[Exercise requirements] Wherever a line of the data contains "Rocky", copy that line.

[Records shown]

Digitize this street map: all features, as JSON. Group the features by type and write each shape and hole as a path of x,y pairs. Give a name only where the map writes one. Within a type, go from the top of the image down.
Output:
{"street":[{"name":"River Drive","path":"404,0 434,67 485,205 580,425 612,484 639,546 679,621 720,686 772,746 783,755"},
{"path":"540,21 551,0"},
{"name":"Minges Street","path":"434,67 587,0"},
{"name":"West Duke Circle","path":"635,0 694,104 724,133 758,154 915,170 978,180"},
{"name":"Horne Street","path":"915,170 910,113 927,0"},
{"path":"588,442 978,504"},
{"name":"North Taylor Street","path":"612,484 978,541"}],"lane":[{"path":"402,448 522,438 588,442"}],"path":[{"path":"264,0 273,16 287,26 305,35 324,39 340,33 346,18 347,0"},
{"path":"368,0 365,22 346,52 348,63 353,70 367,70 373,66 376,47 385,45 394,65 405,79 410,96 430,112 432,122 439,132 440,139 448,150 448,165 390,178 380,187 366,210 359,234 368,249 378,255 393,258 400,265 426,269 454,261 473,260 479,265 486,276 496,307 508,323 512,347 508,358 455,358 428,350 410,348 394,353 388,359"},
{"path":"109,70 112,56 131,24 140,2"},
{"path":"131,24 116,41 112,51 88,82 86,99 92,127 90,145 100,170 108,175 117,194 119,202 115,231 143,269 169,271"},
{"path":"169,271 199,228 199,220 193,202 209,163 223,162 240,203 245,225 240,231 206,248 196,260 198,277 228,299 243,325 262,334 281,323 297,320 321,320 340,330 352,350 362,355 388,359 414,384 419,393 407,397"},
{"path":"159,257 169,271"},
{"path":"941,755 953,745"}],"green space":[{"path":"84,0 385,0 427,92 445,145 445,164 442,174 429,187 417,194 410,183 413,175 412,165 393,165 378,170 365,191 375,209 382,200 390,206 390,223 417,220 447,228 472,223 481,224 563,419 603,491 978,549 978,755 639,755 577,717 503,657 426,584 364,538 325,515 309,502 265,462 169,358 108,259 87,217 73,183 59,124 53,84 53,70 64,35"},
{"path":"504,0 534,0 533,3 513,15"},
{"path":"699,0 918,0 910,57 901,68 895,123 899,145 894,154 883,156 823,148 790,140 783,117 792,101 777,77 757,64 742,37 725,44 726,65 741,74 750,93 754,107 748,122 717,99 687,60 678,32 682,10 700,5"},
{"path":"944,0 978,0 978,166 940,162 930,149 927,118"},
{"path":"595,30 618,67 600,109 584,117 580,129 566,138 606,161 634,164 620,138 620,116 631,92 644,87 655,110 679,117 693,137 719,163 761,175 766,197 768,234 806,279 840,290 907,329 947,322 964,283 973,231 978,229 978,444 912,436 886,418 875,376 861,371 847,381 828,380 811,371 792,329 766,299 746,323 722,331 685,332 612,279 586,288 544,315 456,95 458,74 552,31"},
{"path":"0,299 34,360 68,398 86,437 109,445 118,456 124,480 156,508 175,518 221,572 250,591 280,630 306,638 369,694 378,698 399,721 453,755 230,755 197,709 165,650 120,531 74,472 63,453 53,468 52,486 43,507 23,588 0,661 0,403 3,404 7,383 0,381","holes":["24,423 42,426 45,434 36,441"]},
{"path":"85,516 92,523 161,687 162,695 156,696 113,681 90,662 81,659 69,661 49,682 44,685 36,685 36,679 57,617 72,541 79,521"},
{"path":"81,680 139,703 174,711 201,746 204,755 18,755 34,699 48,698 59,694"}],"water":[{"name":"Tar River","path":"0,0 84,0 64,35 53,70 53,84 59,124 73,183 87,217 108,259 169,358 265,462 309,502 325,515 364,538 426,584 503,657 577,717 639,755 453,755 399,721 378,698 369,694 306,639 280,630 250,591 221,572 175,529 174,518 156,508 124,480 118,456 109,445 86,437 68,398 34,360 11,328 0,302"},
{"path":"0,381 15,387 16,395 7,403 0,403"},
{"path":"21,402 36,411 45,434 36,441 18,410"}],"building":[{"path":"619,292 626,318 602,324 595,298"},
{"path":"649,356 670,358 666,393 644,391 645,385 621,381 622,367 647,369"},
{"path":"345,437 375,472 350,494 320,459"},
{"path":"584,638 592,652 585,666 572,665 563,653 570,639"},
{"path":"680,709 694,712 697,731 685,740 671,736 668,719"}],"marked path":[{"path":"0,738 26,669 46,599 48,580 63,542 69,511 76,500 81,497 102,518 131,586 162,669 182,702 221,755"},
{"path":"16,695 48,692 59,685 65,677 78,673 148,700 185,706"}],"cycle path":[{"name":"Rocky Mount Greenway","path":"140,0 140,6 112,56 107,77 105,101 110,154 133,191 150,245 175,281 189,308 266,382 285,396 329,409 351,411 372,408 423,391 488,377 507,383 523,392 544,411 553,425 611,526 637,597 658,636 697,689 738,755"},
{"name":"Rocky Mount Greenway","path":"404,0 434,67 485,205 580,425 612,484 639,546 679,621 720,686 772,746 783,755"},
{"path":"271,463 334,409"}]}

[Written answer]
{"path":"16,695 48,692 59,685 65,677 78,673 148,700 185,706"}],"cycle path":[{"name":"Rocky Mount Greenway","path":"140,0 140,6 112,56 107,77 105,101 110,154 133,191 150,245 175,281 189,308 266,382 285,396 329,409 351,411 372,408 423,391 488,377 507,383 523,392 544,411 553,425 611,526 637,597 658,636 697,689 738,755"},
{"name":"Rocky Mount Greenway","path":"404,0 434,67 485,205 580,425 612,484 639,546 679,621 720,686 772,746 783,755"},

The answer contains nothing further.